Por Paul Eckert e Sue Pleming WASHINGTON (Reuters) - A eleição relativamente calma no Afeganistão serve de reforço para a estratégia do governo de Barack Obama naquele país, mas a perda do apoio da população norte-americana à guerra significa que tanto Washington quanto Cabul precisarão de rápidos êxitos militares e políticos.

Especialistas dizem que a abordagem adotada pelo vencedor do pleito - o presidente Hamid Karzai é favorito à reeleição - e a credibilidade ou não da eleição de quinta-feira terão grande impacto no sucesso ou fracasso da nova estratégia de Obama, que prioriza a guerra do Afeganistão em detrimento do conflito no Iraque.

"Vamos precisar da compreensão de quem quer que seja o novo presidente de que o Afeganistão estará à altura da ocasião", disse Bruce Riedel, do Instituto Brookings, de Washington.

"Já colocamos quase 70 mil soldados norte-americanos nesta guerra, estamos comprometendo bilhões de dólares em nova assistência. Estamos fazendo a nossa parte no acordo, no sentido de dar recursos adequados para a guerra", acrescentou Riedel, que supervisionou a revisão política feita neste ano pelo governo Obama a respeito da guerra do Afeganistão.

Zalmay Khalilzad, ex-embaixador dos EUA no Afeganistão, disse que a eventual reeleição de Karzai terá de levar Washington a melhorar a relação com ele, deixando para trás a impressão do atual presidente de que o governo Obama torcia pela vitória de outro candidato.

■ Tarefa A:
Transcreva o trecho da notícia sobre a eleição afegã de "Especialistas dizem que" até "guerra do Afeganistão.".
■ Tarefa B:
Responda, com base na notícia sobre a eleição afegã:
(i) Quantos soldados norte-americanos, segundo Riedel, já foram colocados na guerra?
(ii) A qual instituto Bruce Riedel está ligado?
(iii) Que cargo Zalmay Khalilzad ocupou anteriormente?
■ Tarefa C:
Dê continuidade à notícia sobre a eleição no Afeganistão a partir do ponto em que ela termina.
Os registros formam um material à parte, independente da notícia.

■ Registros fornecidos:
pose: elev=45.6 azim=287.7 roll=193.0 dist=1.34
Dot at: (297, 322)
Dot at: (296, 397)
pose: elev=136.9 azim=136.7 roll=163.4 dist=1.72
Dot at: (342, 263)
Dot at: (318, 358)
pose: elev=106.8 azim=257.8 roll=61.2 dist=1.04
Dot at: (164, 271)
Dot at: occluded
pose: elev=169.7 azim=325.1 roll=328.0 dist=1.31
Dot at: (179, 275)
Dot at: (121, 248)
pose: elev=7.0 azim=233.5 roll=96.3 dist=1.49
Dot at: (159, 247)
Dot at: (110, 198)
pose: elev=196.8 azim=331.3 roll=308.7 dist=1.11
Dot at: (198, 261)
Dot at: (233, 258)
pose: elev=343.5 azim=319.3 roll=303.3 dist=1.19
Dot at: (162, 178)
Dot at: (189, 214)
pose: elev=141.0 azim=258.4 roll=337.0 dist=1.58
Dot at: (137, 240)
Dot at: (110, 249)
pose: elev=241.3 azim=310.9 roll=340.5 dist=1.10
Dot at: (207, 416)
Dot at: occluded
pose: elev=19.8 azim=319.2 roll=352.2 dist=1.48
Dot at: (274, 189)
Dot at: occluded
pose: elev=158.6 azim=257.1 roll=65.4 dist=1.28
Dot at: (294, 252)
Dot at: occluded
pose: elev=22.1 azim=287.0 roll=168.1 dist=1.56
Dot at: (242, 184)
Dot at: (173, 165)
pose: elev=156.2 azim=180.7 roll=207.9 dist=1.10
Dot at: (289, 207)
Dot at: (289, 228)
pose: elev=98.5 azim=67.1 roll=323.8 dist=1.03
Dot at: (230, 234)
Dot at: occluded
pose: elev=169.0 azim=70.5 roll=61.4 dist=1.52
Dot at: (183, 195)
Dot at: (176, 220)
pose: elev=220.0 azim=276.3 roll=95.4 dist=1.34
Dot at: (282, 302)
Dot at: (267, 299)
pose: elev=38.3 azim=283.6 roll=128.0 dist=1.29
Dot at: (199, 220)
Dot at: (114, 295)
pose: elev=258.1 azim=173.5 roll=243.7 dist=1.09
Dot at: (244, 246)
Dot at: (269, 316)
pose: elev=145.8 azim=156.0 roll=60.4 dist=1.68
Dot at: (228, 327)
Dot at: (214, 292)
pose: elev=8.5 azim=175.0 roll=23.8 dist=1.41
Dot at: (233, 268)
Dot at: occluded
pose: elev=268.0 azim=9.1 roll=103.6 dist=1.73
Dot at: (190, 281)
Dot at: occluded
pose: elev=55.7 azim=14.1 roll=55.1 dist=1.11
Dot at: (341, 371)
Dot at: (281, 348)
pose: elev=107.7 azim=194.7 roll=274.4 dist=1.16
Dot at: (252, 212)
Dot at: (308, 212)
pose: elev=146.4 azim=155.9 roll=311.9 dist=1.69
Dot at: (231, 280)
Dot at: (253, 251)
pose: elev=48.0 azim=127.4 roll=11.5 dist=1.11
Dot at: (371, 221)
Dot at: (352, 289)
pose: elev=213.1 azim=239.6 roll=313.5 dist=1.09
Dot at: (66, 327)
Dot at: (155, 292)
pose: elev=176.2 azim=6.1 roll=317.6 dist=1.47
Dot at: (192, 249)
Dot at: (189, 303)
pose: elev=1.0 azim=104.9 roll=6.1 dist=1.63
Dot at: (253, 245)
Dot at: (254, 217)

■ Resposta A:
Especialistas dizem que a abordagem adotada pelo vencedor do pleito - o presidente Hamid Karzai é favorito à reeleição - e a credibilidade ou não da eleição de quinta-feira terão grande impacto no sucesso ou fracasso da nova estratégia de Obama, que prioriza a guerra do Afeganistão em detrimento do conflito no Iraque.

"Vamos precisar da compreensão de quem quer que seja o novo presidente de que o Afeganistão estará à altura da ocasião", disse Bruce Riedel, do Instituto Brookings, de Washington.

"Já colocamos quase 70 mil soldados norte-americanos nesta guerra, estamos comprometendo bilhões de dólares em nova assistência. Estamos fazendo a nossa parte no acordo, no sentido de dar recursos adequados para a guerra", acrescentou Riedel, que supervisionou a revisão política feita neste ano pelo governo Obama a respeito da guerra do Afeganistão.

■ Resposta B:
(i) Quase 70 mil.
(ii) Ao Instituto Brookings, de Washington.
(iii) Embaixador dos EUA no Afeganistão.

■ Resposta C:
"O que eles (governo Obama) precisam fazer é estabelecer uma relação de confiança mútua. Houve algumas dificuldades", disse Khalilzad, que nasceu no Afeganistão e conhece bem Karzai.

Os EUA também estão descontentes com as recentes alianças de Karzai com comandantes de milícias, como o general uzbeque Abdul Rashid Dostum.

Na opinião de Alex Thier, do Instituto da Paz, entidade apartidária financiada pelo Congresso dos EUA, será preciso que o novo governo logo dê provas de seu compromisso com as boas práticas de governo, o combate à corrupção e o estado de direito.

"Um fracasso nesse sentido, particularmente no caso de Karzai, levará a uma maior erosão da sua legitimidade e também do governo - e por extensão dos esforços internacionais no Afeganistão", disse Thier.

O enviado especial do governo Obama para o Afeganistão e Paquistão, Richard Holbrooke, disse a jornalistas que, após a apuração eleitoral, a corrupção será para os EUA "a questão mais importante".

Assim como o novo governo afegão enfrenta pressões para melhorar seu desempenho, o governo Obama também será forçado a apresentar uma abordagem mais definida para a guerra.

"(Obama) forneceu uma mudança de liderança, forneceu uma estratégia passando do combate ao terrorismo para o combate à insurgência, e forneceu mais recursos", disse Lawrence Korb, da entidade Centro para o Progresso Americano. "A questão se torna: será que essas coisas serão capazes de reverter a situação que está se deteriorando?"